▶ [SUPPLIED MATERIAL]:
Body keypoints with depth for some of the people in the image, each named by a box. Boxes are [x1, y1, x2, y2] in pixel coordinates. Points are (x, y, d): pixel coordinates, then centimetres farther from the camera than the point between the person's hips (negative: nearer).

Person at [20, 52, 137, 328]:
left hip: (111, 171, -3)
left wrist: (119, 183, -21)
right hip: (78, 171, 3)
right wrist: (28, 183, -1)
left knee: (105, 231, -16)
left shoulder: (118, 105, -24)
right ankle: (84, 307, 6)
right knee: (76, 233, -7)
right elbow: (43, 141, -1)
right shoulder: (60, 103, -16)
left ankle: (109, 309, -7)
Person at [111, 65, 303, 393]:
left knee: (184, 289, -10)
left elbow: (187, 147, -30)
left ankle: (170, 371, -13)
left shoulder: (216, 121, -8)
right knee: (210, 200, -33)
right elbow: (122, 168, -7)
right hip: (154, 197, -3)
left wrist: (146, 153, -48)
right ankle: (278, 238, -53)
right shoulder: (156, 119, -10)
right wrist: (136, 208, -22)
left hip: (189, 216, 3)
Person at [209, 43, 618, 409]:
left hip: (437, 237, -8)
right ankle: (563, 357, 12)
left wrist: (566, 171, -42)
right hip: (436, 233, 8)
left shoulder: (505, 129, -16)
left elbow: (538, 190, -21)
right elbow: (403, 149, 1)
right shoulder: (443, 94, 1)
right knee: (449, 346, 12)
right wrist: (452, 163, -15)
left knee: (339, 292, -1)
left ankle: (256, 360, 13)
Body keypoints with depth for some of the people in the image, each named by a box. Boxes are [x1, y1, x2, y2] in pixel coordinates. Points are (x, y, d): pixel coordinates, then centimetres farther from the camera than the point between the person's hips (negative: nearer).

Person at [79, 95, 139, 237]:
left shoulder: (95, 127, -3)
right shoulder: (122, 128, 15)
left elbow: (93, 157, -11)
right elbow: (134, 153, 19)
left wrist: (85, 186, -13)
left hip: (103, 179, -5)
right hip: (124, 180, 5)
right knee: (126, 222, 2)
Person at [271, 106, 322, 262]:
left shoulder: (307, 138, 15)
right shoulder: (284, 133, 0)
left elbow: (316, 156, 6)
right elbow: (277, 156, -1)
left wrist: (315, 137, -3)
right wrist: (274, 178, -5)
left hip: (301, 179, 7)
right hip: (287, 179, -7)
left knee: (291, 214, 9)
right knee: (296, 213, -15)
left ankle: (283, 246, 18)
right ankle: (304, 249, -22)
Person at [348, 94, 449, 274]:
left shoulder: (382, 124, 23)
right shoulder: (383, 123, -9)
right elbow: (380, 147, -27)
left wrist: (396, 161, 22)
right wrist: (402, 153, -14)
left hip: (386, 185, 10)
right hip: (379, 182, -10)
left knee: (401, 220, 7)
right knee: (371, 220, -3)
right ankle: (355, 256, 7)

▶ [REQUIRED ACTION]: Extract every line of the records above that contains the word "wrist".

▶ [SOLUTION TO THIS PROBLEM]:
left wrist: (119, 183, -21)
right wrist: (28, 183, -1)
left wrist: (146, 153, -48)
right wrist: (136, 208, -22)
left wrist: (566, 171, -42)
right wrist: (452, 163, -15)
left wrist: (85, 186, -13)
left wrist: (315, 137, -3)
right wrist: (274, 178, -5)
left wrist: (396, 161, 22)
right wrist: (402, 153, -14)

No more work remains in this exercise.